Kurzfristige Beschäftigungen
Prüfung der Berufsmäßigkeit
Eine kurzfristige Beschäftigung erfüllt dann nicht mehr die Voraussetzungen einer geringfügigen Beschäftigung, wenn die Beschäftigung berufsmäßig ausgeübt wird. Die Prüfung der Berufsmäßigkeit ist jedoch nicht erforderlich, wenn das aufgrund dieser Beschäftigung erzielte, monatliche Arbeitsentgelt 400 Euro nicht überschreitet. Darüber hinaus braucht die Berufsmäßigkeit der Beschäftigung auch dann nicht geprüft zu werden, wenn die Beschäftigung bereits infolge Überschreitens der Zeitgrenzen als nicht geringfügig anzusehen ist. Berufsmäßig wird eine Beschäftigung dann ausgeübt, wenn sie für die in Betracht kommende Person nicht von untergeordneter wirtschaftlicher Bedeutung ist.
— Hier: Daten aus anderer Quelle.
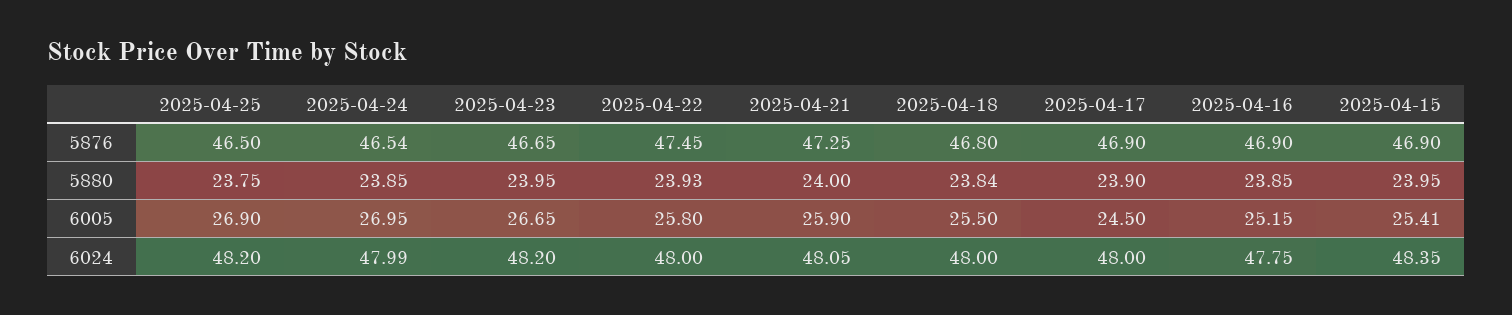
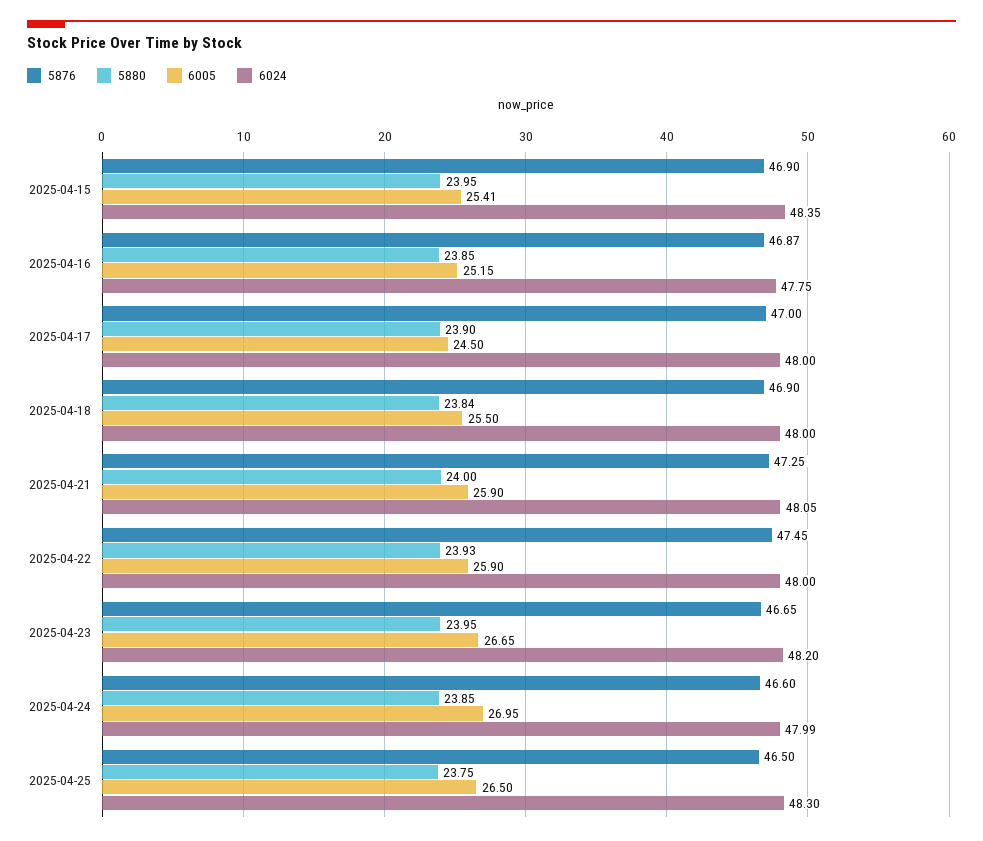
5876, 2025-04-24: 46.54 -> 46.6
5876, 2025-04-18: 46.8 -> 46.9
5876, 2025-04-17: 46.9 -> 47
5876, 2025-04-16: 46.9 -> 46.87
6005, 2025-04-25: 26.9 -> 26.5
6005, 2025-04-22: 25.8 -> 25.9
6024, 2025-04-25: 48.2 -> 48.3

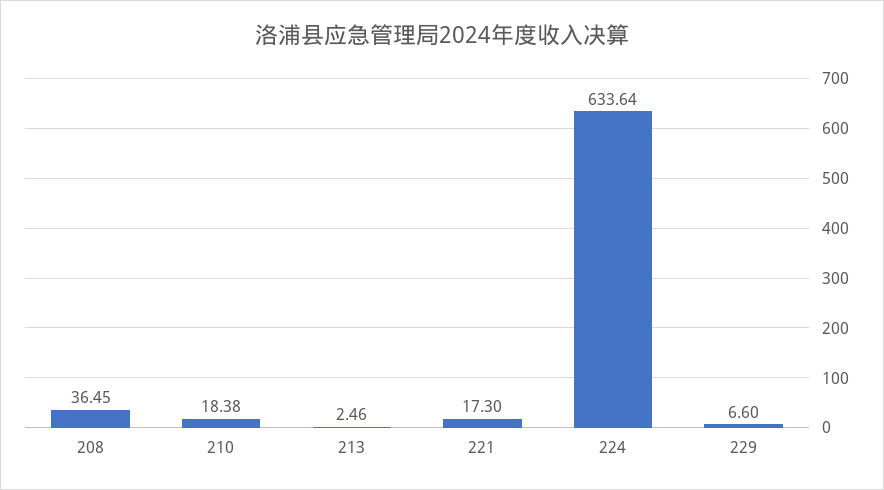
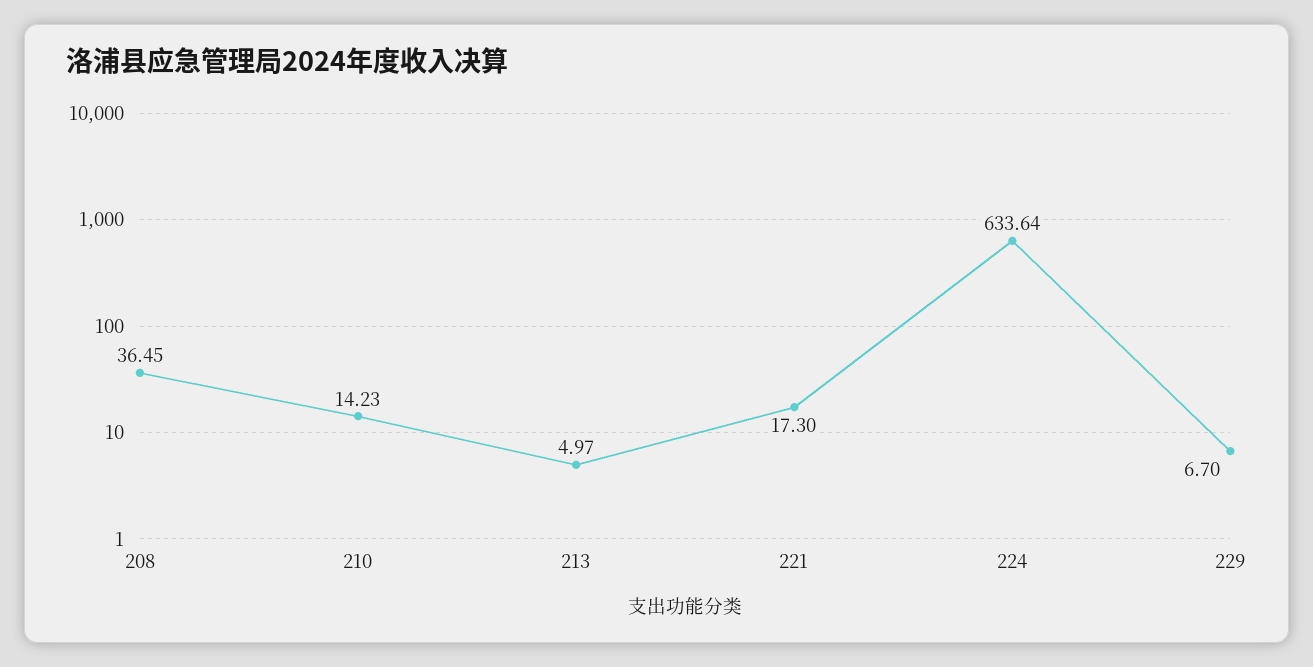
210: 18.38 -> 14.23
213: 2.46 -> 4.97
229: 6.6 -> 6.7

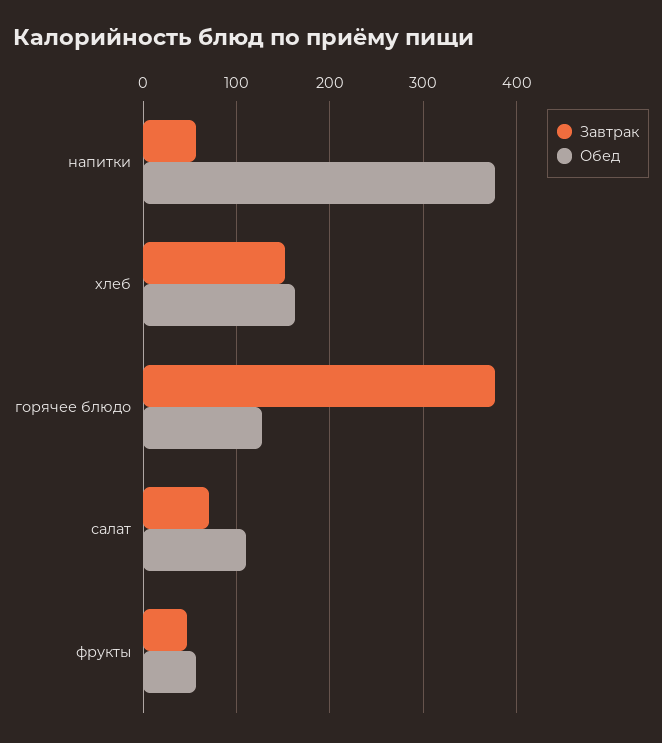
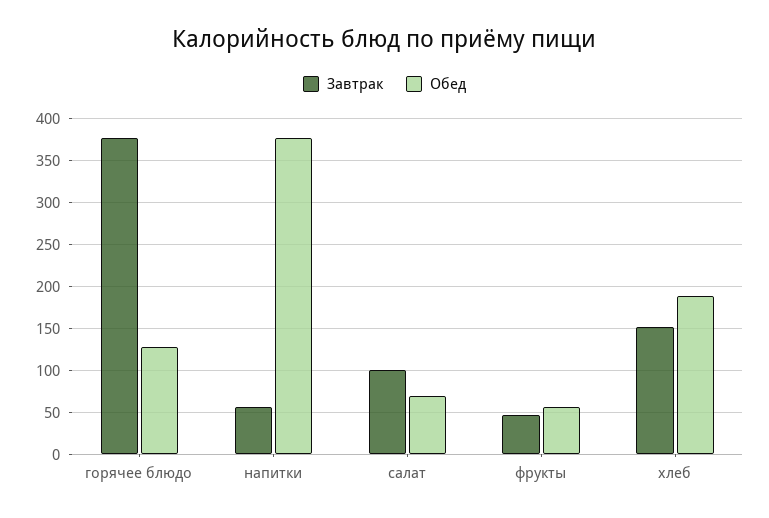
Обед, хлеб: 160 -> 190
Завтрак, салат: 70 -> 100
Обед, салат: 110 -> 70

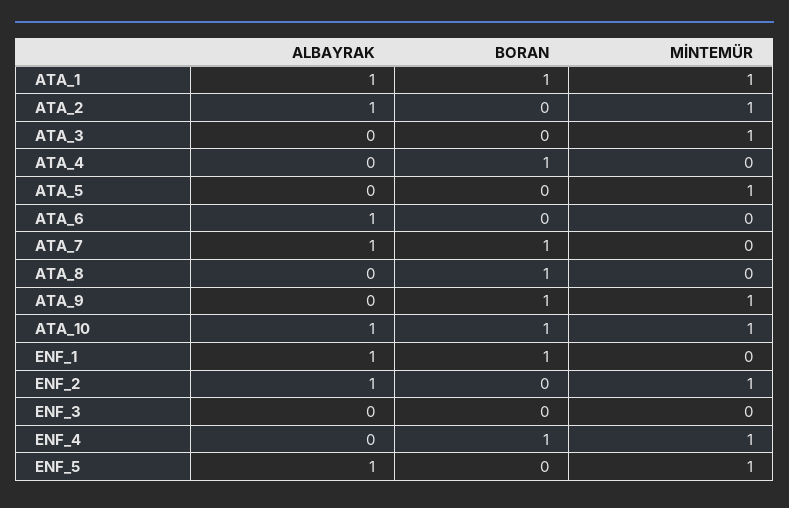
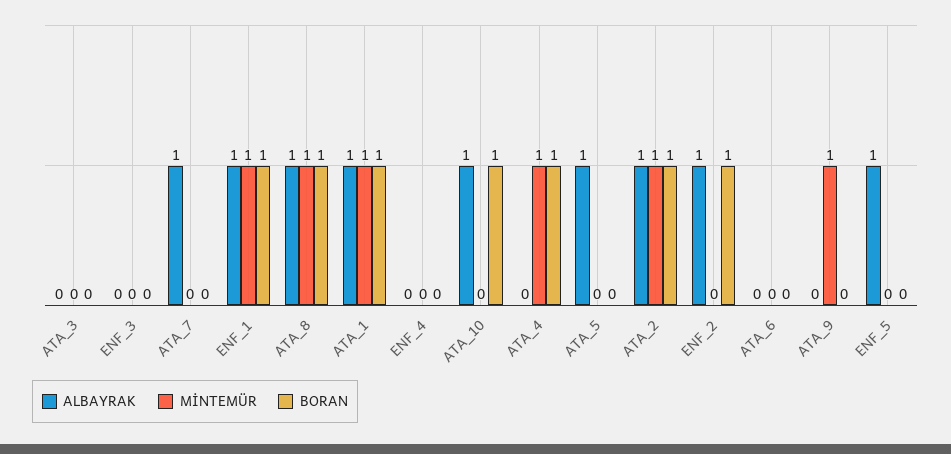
BORAN, ATA_2: 0 -> 1
MİNTEMÜR, ATA_3: 1 -> 0
MİNTEMÜR, ATA_4: 0 -> 1
ALBAYRAK, ATA_5: 0 -> 1
MİNTEMÜR, ATA_5: 1 -> 0
ALBAYRAK, ATA_6: 1 -> 0
BORAN, ATA_7: 1 -> 0
ALBAYRAK, ATA_8: 0 -> 1
MİNTEMÜR, ATA_8: 0 -> 1
BORAN, ATA_9: 1 -> 0
MİNTEMÜR, ATA_10: 1 -> 0
MİNTEMÜR, ENF_1: 0 -> 1
BORAN, ENF_2: 0 -> 1
MİNTEMÜR, ENF_2: 1 -> 0
BORAN, ENF_4: 1 -> 0
MİNTEMÜR, ENF_4: 1 -> 0
MİNTEMÜR, ENF_5: 1 -> 0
Aushilfsweise tätige Hausfrauen, Rentner, Schüler und Studenten sind in der Regel nicht berufsmäßig beschäftigt.
Beschäftigungen, die nur gelegentlich ausgeübt werden, sind also grundsätzlich von untergeordneter wirtschaftlicher Bedeutung und daher als nicht berufsmäßig anzusehen. Dies gilt sinngemäß auch für kurzfristige Beschäftigungen, die neben einer Beschäftigung mit einem Entgelt von mehr als 400 Euro (Hauptbeschäftigung) ausgeübt werden.